I grabbed my phone from my pocket and frantically called Rebel, but it went straight to her voicemail. Understandable, since she was working.
Without thinking about the fact we hadn’t spoken since I’d fucked up everything with Vaughn and kissed him, I stabbed at my phone until it was dialing his. “Pick up, pick up, pick up, dickhead. You’ve been calling me nonstop for days and now you don’t want to talk to me?”
The call rang out, and I swore at the top of my lungs.
I wasn’t waiting around for him to call me back. I grabbed his keys from the hook and sprinted to his bike, throwing a leg over it. His helmet hung from the handlebars, and I shoved it on, snapping the chin clip together. I slammed my foot down on the kickstart, and the bike roared to life beneath me.
Any other day I would have admired the bike’s power beneath me or the way it handled the corners I took too fast. But the Providence streets whizzed by, turning into Saint View streets, and I saw none of them. They were all a blur mixed with panic.
Whoever had left that note had been at our home. They knew where we lived. What if she’d been there alone? Would a note be all that we had left of her?
I fucking hated I hadn’t taken Fang seriously when he’d told us there was a danger.
But was this even Caleb?
At this point, I wasn’t sure who I suspected of murdering Miranda and Bart. Caleb hadn’t even crossed my mind. They’d been killed just days after he’d attacked Rebel. She’d done nothing to retaliate at that point. She was just some woman he’d fucked over and forgotten about.
Until she’d sworn revenge on him.
He was capable of it, but it just didn’t make sense.
I pulled up at Psychos and stormed across the parking lot, bypassing the line of people waiting to get in.

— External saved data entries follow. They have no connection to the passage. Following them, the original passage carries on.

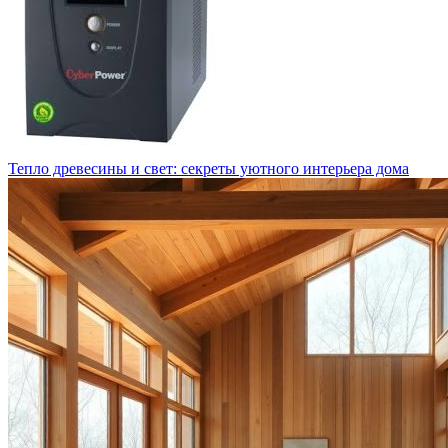
Тепло древесины и свет: секреты уютного интерьера дома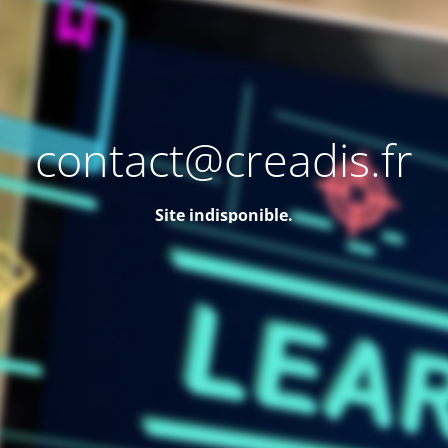
contact@creadis.fr
Site indisponible.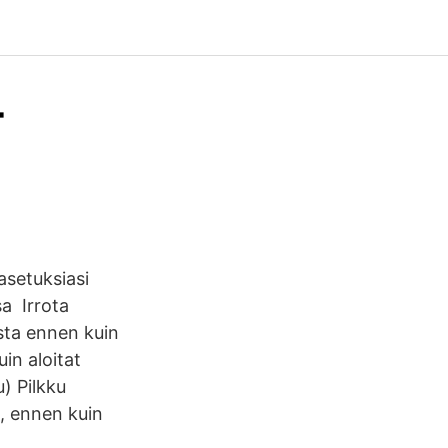
-
asetuksiasi
sa Irrota
sta ennen kuin
in aloitat
u) Pilkku
ä, ennen kuin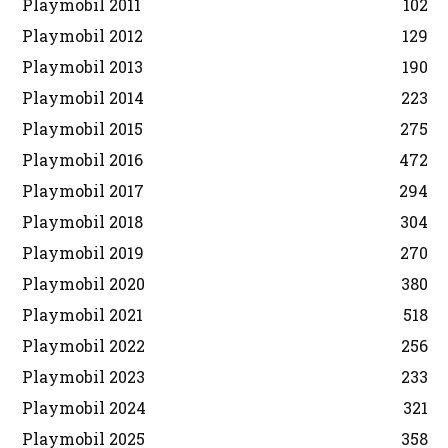
Playmobil 2011
102
Playmobil 2012
129
Playmobil 2013
190
Playmobil 2014
223
Playmobil 2015
275
Playmobil 2016
472
Playmobil 2017
294
Playmobil 2018
304
Playmobil 2019
270
Playmobil 2020
380
Playmobil 2021
518
Playmobil 2022
256
Playmobil 2023
233
Playmobil 2024
321
Playmobil 2025
358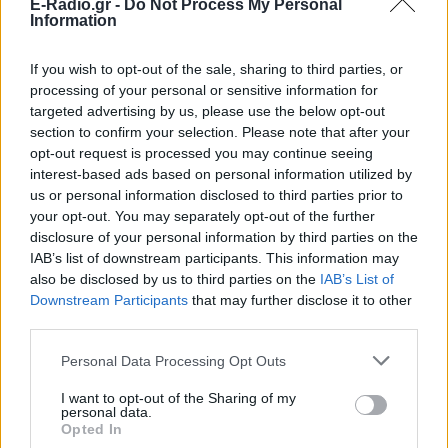
E-Radio.gr -
Do Not Process My Personal
Information
If you wish to opt-out of the sale, sharing to third parties, or
processing of your personal or sensitive information for
targeted advertising by us, please use the below opt-out
section to confirm your selection. Please note that after your
opt-out request is processed you may continue seeing
interest-based ads based on personal information utilized by
us or personal information disclosed to third parties prior to
your opt-out. You may separately opt-out of the further
disclosure of your personal information by third parties on the
IAB’s list of downstream participants. This information may
also be disclosed by us to third parties on the
IAB’s List of
Downstream Participants
that may further disclose it to other
third parties.
ΔΕΙΤΕ ΕΠΙΣΗΣ
Personal Data Processing Opt Outs
I want to opt-out of the Sharing of my
ΣΤΗΝ ΙΔΙΑ ΚΑΤΗΓΟΡΙΑ
personal data.
Opted In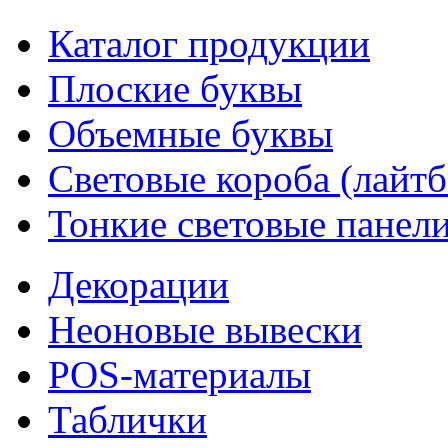
Каталог продукции
Плоские буквы
Объемные буквы
Световые короба (лайт
Тонкие световые панел
Декорации
Неоновые вывески
POS-материалы
Таблички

Scythe or Vincent, I had no idea which, stepped in front of me. “Join the line.”
“I need to see Rebel.”
He narrowed his eyebrows, his face stony. “Join the line.”
I sighed in exasperation. Story of my life. I was easily forgettable in Vaughn’s shadow. Not as smart. Not as attractive. I was taller, but that didn’t seem to help much. “I’m Kian? We’ve met before, remember?”
A grin spread across the man’s face so quickly it gave me whiplash. He reached out and shoved me in the shoulder. “Yeah, I know. I’m just messing with you. Go on. She’d twist my nuts if I left you out here in the cold.” He grabbed my arm, his smile dropping into something deadly serious. “There’ll be men in there looking at her. Touching her, even. While that’s not on, unless she says it is, we don’t do the jealous boyfriend thing here. Do you understand? Unless she tells you she needs your help, you sit and keep your hands to yourself… Can you do that?”
“I’m not her boyfriend.”
I was already jealous though, thinking about the fact there might be men in that room looking at her or even touching her.
It was one thing for that to be Vaughn, or even Fang. But some random stranger?
Fuck no.
He sniggered, a wide grin spreading across his face again. “Oh, you’re still in the denial phase, huh? Enjoy the blue balls. It’s way more fun when you get over yourself. Trust me.”
He opened the door for me and pointed to my left, where another doorway led to a very different side of Psychos.
Ceiling-high golden cages were spread around the room, a variety of performers inside. Each one was in various stages of undress, some still mostly clothed, and dancing provocatively for anyone who wanted to watch. Others going at it like rabbits, zero inhibitions, full-on sex without a care in the world who watched.
Or touched through the bars.
“We aren’t in Kansas anymore, Toto,” I muttered, dragging my gaze away to search the room for Rebel.
When they’d said Psychos was an underground sex club, I thought they’d meant it was some cheap, seedy place.
This was nothing like that. It was extravagant. Elegant. Sexy.
But none of it came close to Rebel sauntering through the crowd in a tiny bra and panty set that showed everything through the see-through material.
I stopped dead and groaned. “Fuck me.”